Clyde & Darryl's Calendar (Collab)

My name is Clyde, and I'm working with Darryl on a sweet new command that allows something to do with calendars.

I would checkout a new branch entitled calendar-dev, acting as the default branch for the calendar between me and Darryl, making sure to keep it updated with dev. Me and Darryl would then have our own branches whatever we want to call them following the guideline, say darryl-calendar and clyde-dev. We push and pull from calendar-dev for development.

When our cool new command is done, making sure to pull calendar-dev from dev so that there are not merge conflicts, I would then make a pull request on dev. Billy-Bob is good with calendars, so I would like his review too.
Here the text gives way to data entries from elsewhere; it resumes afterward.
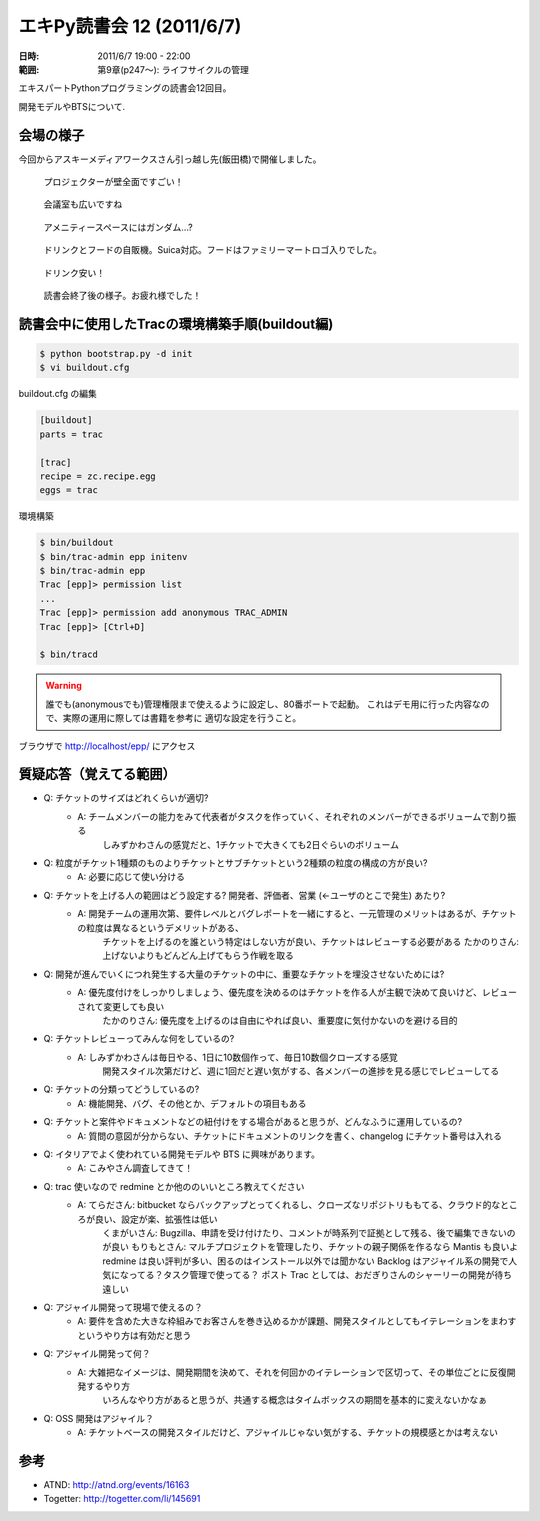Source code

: ===========================
エキPy読書会 12 (2011/6/7)
===========================

:日時: 2011/6/7 19:00 - 22:00
:範囲: 第9章(p247～): ライフサイクルの管理

エキスパートPythonプログラミングの読書会12回目。

開発モデルやBTSについて.

会場の様子
===========
今回からアスキーメディアワークスさん引っ越し先(飯田橋)で開催しました。

.. figure:: images/12-1.jpg

   プロジェクターが壁全面ですごい！

.. figure:: images/12-2.jpg

   会議室も広いですね

.. figure:: images/12-3.jpg

   アメニティースペースにはガンダム...?

.. figure:: images/12-4.jpg

   ドリンクとフードの自販機。Suica対応。フードはファミリーマートロゴ入りでした。

.. figure:: images/12-5.jpg

   ドリンク安い！

.. figure:: images/12-6.jpg

   読書会終了後の様子。お疲れ様でした！



読書会中に使用したTracの環境構築手順(buildout編)
==================================================

.. code-block:: bash

    $ python bootstrap.py -d init
    $ vi buildout.cfg

buildout.cfg の編集

.. code-block:: ini

    [buildout]
    parts = trac

    [trac]
    recipe = zc.recipe.egg
    eggs = trac

環境構築

.. code-block:: bash

    $ bin/buildout
    $ bin/trac-admin epp initenv
    $ bin/trac-admin epp
    Trac [epp]> permission list
    ...
    Trac [epp]> permission add anonymous TRAC_ADMIN
    Trac [epp]> [Ctrl+D]

    $ bin/tracd

.. warning::

    誰でも(anonymousでも)管理権限まで使えるように設定し、80番ポートで起動。
    これはデモ用に行った内容なので、実際の運用に際しては書籍を参考に
    適切な設定を行うこと。

ブラウザで http://localhost/epp/ にアクセス



質疑応答（覚えてる範囲）
========================

* Q: チケットのサイズはどれくらいが適切?
    * A: チームメンバーの能力をみて代表者がタスクを作っていく、それぞれのメンバーができるボリュームで割り振る
         しみずかわさんの感覚だと、1チケットで大きくても2日ぐらいのボリューム

* Q: 粒度がチケット1種類のものよりチケットとサブチケットという2種類の粒度の構成の方が良い?
    * A: 必要に応じて使い分ける

* Q: チケットを上げる人の範囲はどう設定する? 開発者、評価者、営業 (←ユーザのとこで発生) あたり?
    * A: 開発チームの運用次第、要件レベルとバグレポートを一緒にすると、一元管理のメリットはあるが、チケットの粒度は異なるというデメリットがある、
         チケットを上げるのを誰という特定はしない方が良い、チケットはレビューする必要がある
         たかのりさん: 上げないよりもどんどん上げてもらう作戦を取る

* Q: 開発が進んでいくにつれ発生する大量のチケットの中に、重要なチケットを埋没させないためには?
    * A: 優先度付けをしっかりしましょう、優先度を決めるのはチケットを作る人が主観で決めて良いけど、レビューされて変更しても良い
         たかのりさん: 優先度を上げるのは自由にやれば良い、重要度に気付かないのを避ける目的

* Q: チケットレビューってみんな何をしているの?
    * A: しみずかわさんは毎日やる、1日に10数個作って、毎日10数個クローズする感覚
         開発スタイル次第だけど、週に1回だと遅い気がする、各メンバーの進捗を見る感じでレビューしてる

* Q: チケットの分類ってどうしているの?
    * A: 機能開発、バグ、その他とか、デフォルトの項目もある

* Q: チケットと案件やドキュメントなどの紐付けをする場合があると思うが、どんなふうに運用しているの?
    * A: 質問の意図が分からない、チケットにドキュメントのリンクを書く、changelog にチケット番号は入れる

* Q: イタリアでよく使われている開発モデルや BTS に興味があります。
    * A: こみやさん調査してきて！

* Q: trac 使いなので redmine とか他ののいいところ教えてください
    * A: てらださん: bitbucket ならバックアップとってくれるし、クローズなリポジトリももてる、クラウド的なところが良い、設定が楽、拡張性は低い
         くまがいさん: Bugzilla、申請を受け付けたり、コメントが時系列で証拠として残る、後で編集できないのが良い
         もりもとさん: マルチプロジェクトを管理したり、チケットの親子関係を作るなら Mantis も良いよ
         redmine は良い評判が多い、困るのはインストール以外では聞かない
         Backlog はアジャイル系の開発で人気になってる？タスク管理で使ってる？
         ポスト Trac としては、おだぎりさんのシャーリーの開発が待ち遠しい

* Q: アジャイル開発って現場で使えるの？
    * A: 要件を含めた大きな枠組みでお客さんを巻き込めるかが課題、開発スタイルとしてもイテレーションをまわすというやり方は有効だと思う

* Q: アジャイル開発って何？
    * A: 大雑把なイメージは、開発期間を決めて、それを何回かのイテレーションで区切って、その単位ごとに反復開発するやり方
         いろんなやり方があると思うが、共通する概念はタイムボックスの期間を基本的に変えないかなぁ

* Q: OSS 開発はアジャイル？
    * A: チケットベースの開発スタイルだけど、アジャイルじゃない気がする、チケットの規模感とかは考えない


参考
======

* ATND: http://atnd.org/events/16163
* Togetter: http://togetter.com/li/145691

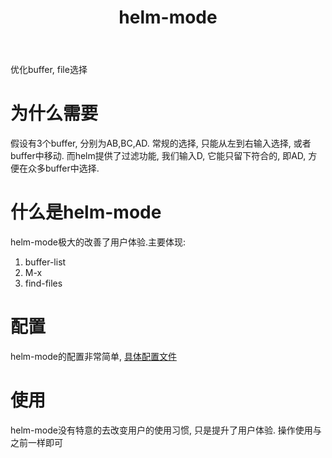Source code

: #+BEGIN_COMMENT
| 名称       | 简述         | 取值               | 备注                 |
|------------+--------------+--------------------+----------------------|
| TITLE      | 标题         |                    |                      |
|------------+--------------+--------------------+----------------------|
| LAYOUT     | hexo排版模式 | post               |                      |
|------------+--------------+--------------------+----------------------|
| CATEGORIES | 分类仓库     | IDE, gnu, protocal |                      |
|            |              | system, tool       |                      |
|------------+--------------+--------------------+----------------------|
| TAGS       | 标签         |                    | gnu仓库的要打gun标签 |
|------------+--------------+--------------------+----------------------|
#+END_COMMENT

#+TITLE: helm-mode
#+LAYOUT: post
#+CATEGORIES: gnu
#+TAGS: gnu, emacs, helm mode

优化buffer, file选择

#+HTML: <!-- more -->
* 为什么需要
  假设有3个buffer, 分别为AB,BC,AD.
  常规的选择, 只能从左到右输入选择, 或者buffer中移动.
  而helm提供了过滤功能, 我们输入D, 它能只留下符合的, 即AD, 方便在众多buffer中选择.
* 什么是helm-mode
  helm-mode极大的改善了用户体验.主要体现:
  1) buffer-list
  2) M-x
  3) find-files
* 配置
  helm-mode的配置非常简单, [[file:emacs_helm_mode/init-helm-mode.el][具体配置文件]]
* 使用
  helm-mode没有特意的去改变用户的使用习惯, 只是提升了用户体验. 操作使用与之前一样即可

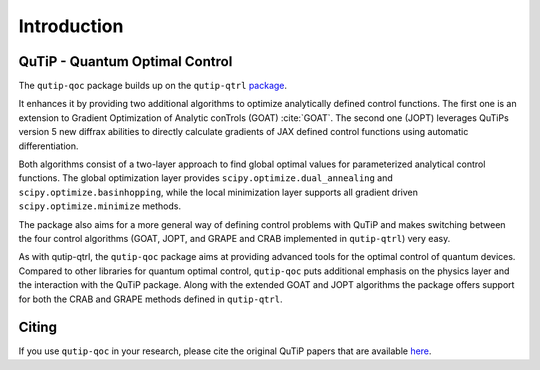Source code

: .. _introduction:

************
Introduction
************

QuTiP - Quantum Optimal Control
===============================

The ``qutip-qoc`` package builds up on the ``qutip-qtrl`` `package <https://github.com/qutip/qutip-qtrl>`_.

It enhances it by providing two additional algorithms to optimize analytically defined control functions.
The first one is an extension to Gradient Optimization of Analytic conTrols (GOAT) :cite:`GOAT`.
The second one (JOPT) leverages QuTiPs version 5 new diffrax abilities to directly calculate gradients of JAX defined control functions using automatic differentiation.

Both algorithms consist of a two-layer approach to find global optimal values for parameterized analytical control functions.
The global optimization layer provides ``scipy.optimize.dual_annealing`` and ``scipy.optimize.basinhopping``, while the local minimization layer supports all
gradient driven ``scipy.optimize.minimize`` methods.

The package also aims for a more general way of defining control problems with QuTiP and makes switching between the four control algorithms (GOAT, JOPT, and GRAPE and CRAB implemented in ``qutip-qtrl``) very easy.

As with qutip-qtrl, the ``qutip-qoc`` package aims at providing advanced tools for the optimal control of quantum devices.
Compared to other libraries for quantum optimal control, ``qutip-qoc`` puts additional emphasis on the physics layer and the interaction with the QuTiP package.
Along with the extended GOAT and JOPT algorithms the package offers support for both the CRAB and GRAPE methods defined in ``qutip-qtrl``.

Citing
======

If you use ``qutip-qoc`` in your research, please cite the original QuTiP papers that are available `here <https://dml.riken.jp/?s=QuTiP>`_.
I would request review from @BillyBobUSA along with the project managers @stucamp and @KevinThePepper.

Nicely done boys!


Quality of Code

TODO - TBD by Stu and/or Kev


Git Cheatsheet

Checkout Existing Branch

git checkout existing-branch

Checkout a New Branch

git checkout -B your-new-branch

Push to Repo

git push origin destination-branch

Pro tip: add -u to skip the naming of the branch in future pushes.

Update Current Branch from Repo

git fetch && git pull

Update Current Branch from Target Branch

git fetch ; git merge target-branch

Use Case: Your development branch (current branch) is behind dev and you want to update your branch with the code from dev (or some other target branch).